The evolution of credit card payments over the last decade has been staggering and the ability for merchants to keep up with the ever changing landscape can be quite daunting. It seems your acquirer/merchant bank is always urging you to change products due to enhanced security or better features. In a world of ever-evolving technologies, what is the right payment acceptance investment for your business? Point to Point Encryption, or P2PE could be that solution.
P2PE is a payment security system that instantaneously converts confidential credit card data and information into indecipherable code at the swipe of the card to prevent hacking and fraud. Credit card data becomes inaccessible at any point to other systems, networks or applications that your organization might be using, significantly reducing the scope of the Payment Card Information (PCI) Data Security Standard (DSS). P2PE alleviates many of the technical requirements that make it impossible for small to medium size merchants to comply allowing them to narrowing focus on ensuring they have appropriate business process controls in place to mitigate any risk of accidental exposure.
For merchants that qualify, a self-assessment questionnaire or SAQ will be provided by the PCI SSC which will outline only 4 out of the 12 requirements that apply. These requirements include; requirement 3: Protecting stored cardholder data, Requirement 4: Encryption of cardholder data in transmission, Requirement 9: Restrict physical access to cardholder data, and Requirement 12: Maintain information security policies. More information regarding the SAQ can be found at the PCI SSC website https://www.pcisecuritystandards.org/documents. It should be noted, in order to qualify for the SAQ, merchants are required to select a vendor that is approved by the PCI SSC as an approved P2PE vendor.
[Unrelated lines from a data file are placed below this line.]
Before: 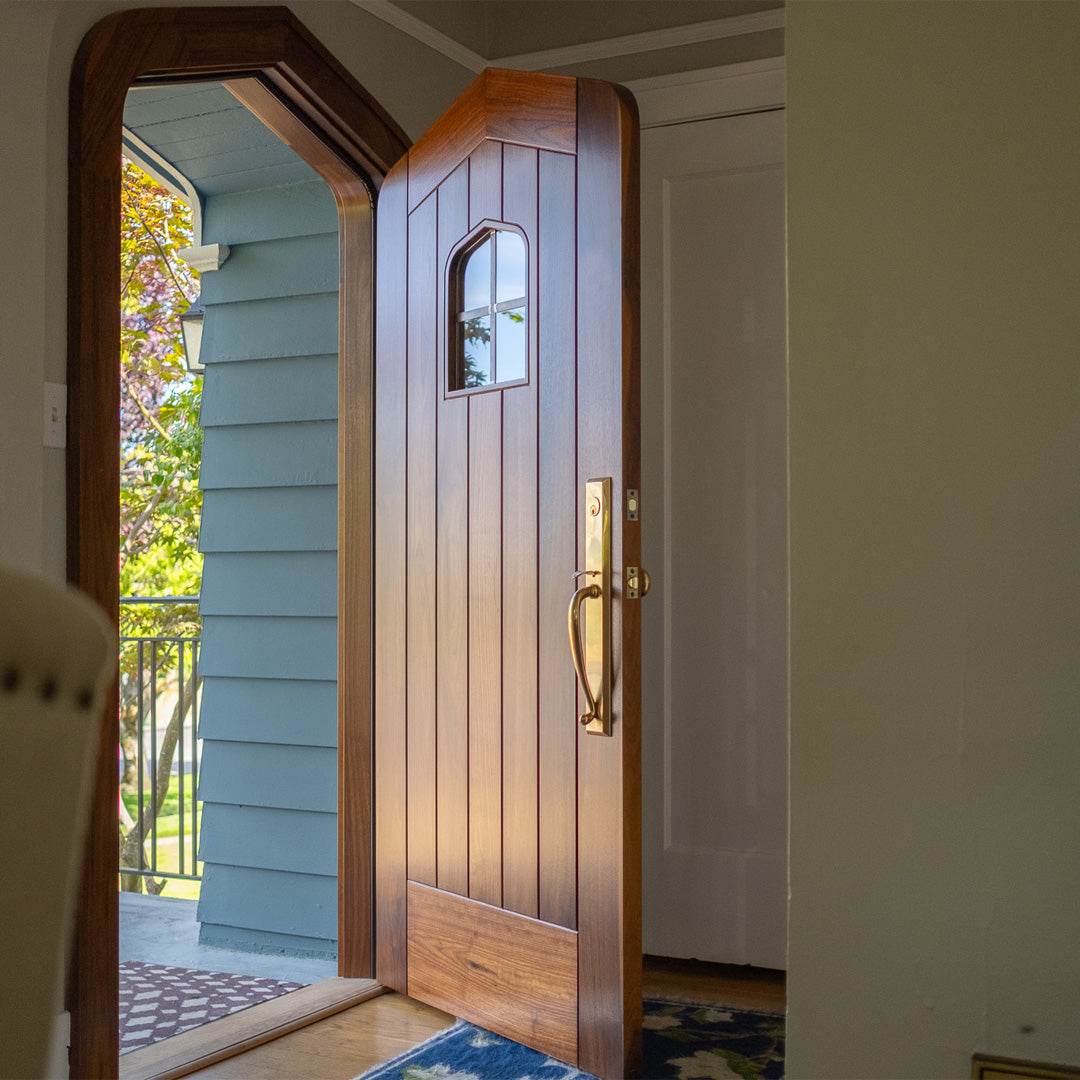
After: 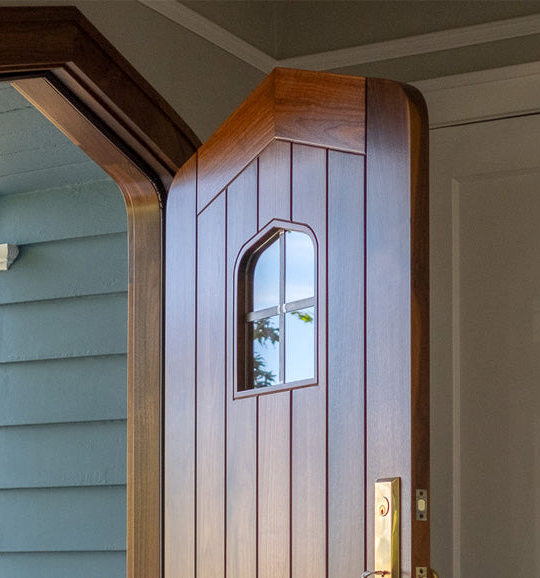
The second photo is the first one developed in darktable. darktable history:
crop: left 19.556%, right 30.401%, bottom 46.458%
local contrast: highlights 100%, shadows 100%, detail 120%, midtone range 0.2
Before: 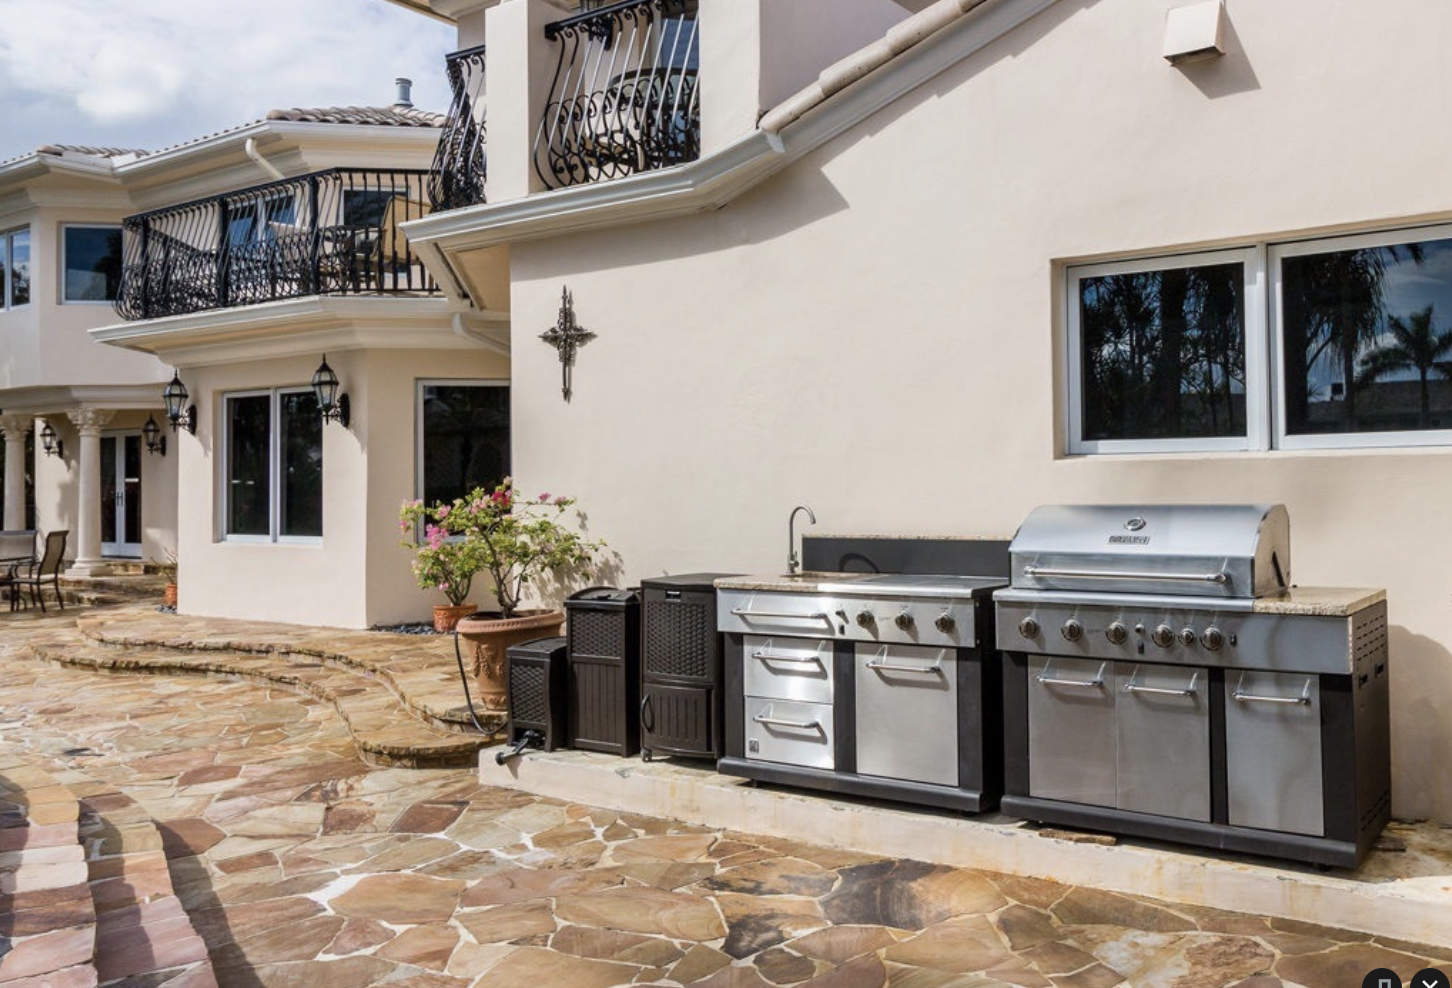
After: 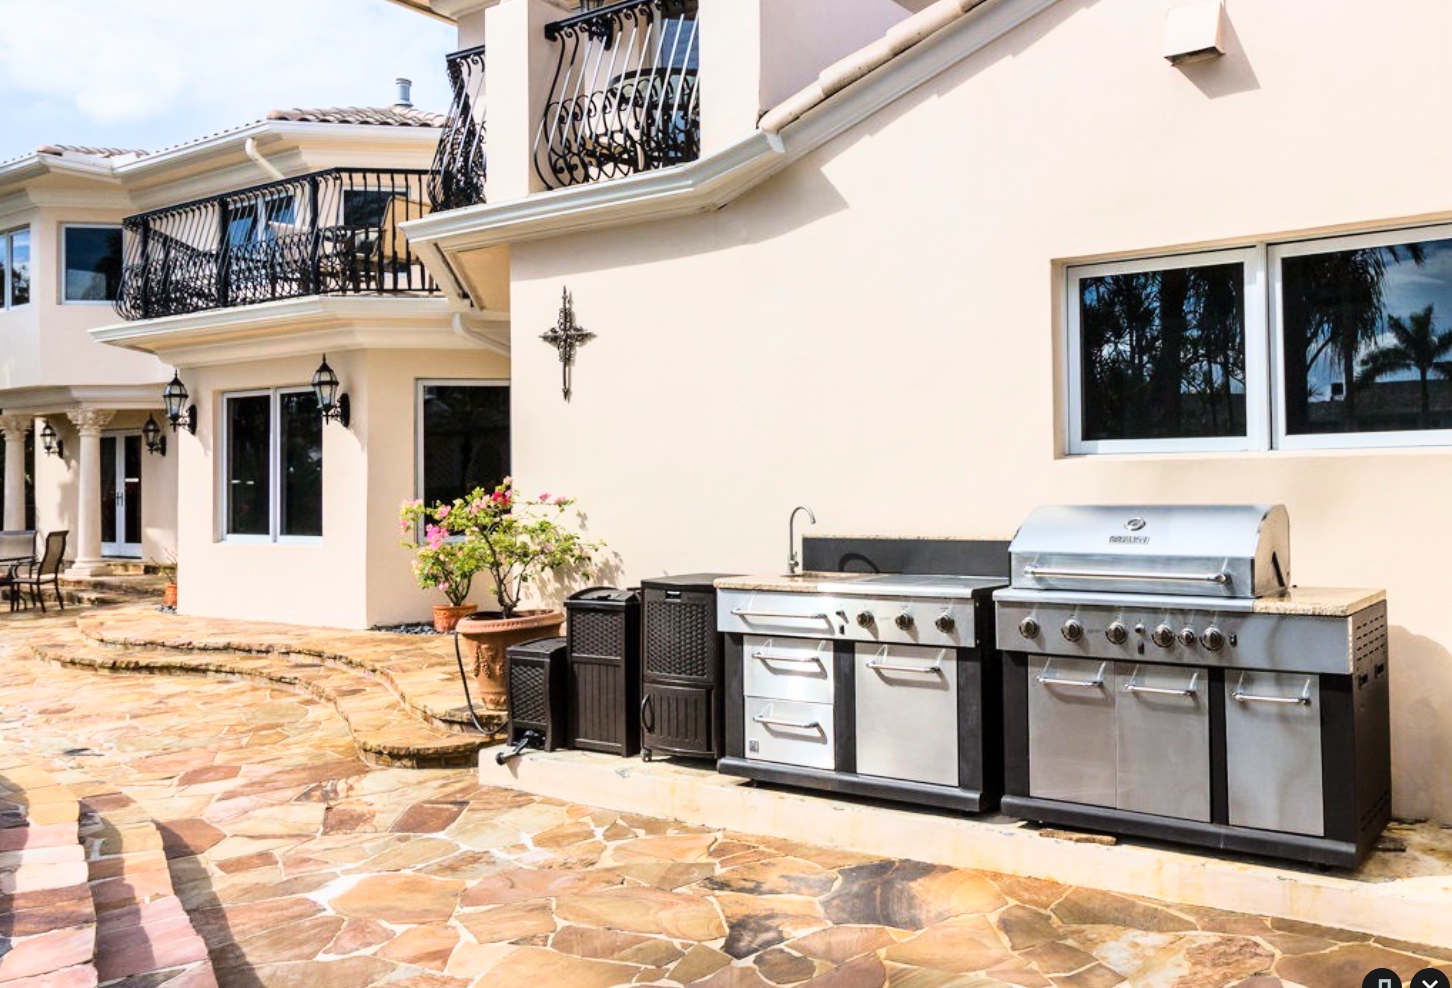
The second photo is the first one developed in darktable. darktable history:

Upon adoption of P2PE, merchants will have a significant reduction in their compliance responsibilities . Additionally, credit card payments become more manageable and certainly more secure. Another advantage of P2PE is that it greatly reduces the amount of manpower involved in PCI compliance. Prior to P2PE, PCI compliance was a cross-functional effort that required input across multiple units in an organization including Human Resources, IT, and Business Process Owners. With P2PE, compliance can now solely rest on the shoulders of the Business Process Owner that is accepting the payment.
Non-e-commerce organizations that are looking to take advantage of P2PE solution should work with their acquirer/merchant bank in order to select at P2PE solution that will work in their environment. The acquirer/merchant bank is a key business partner when it comes to PCI compliance.
P2PE is a game changer for merchants as it reduces PCI scope and also increases security around cardholder data.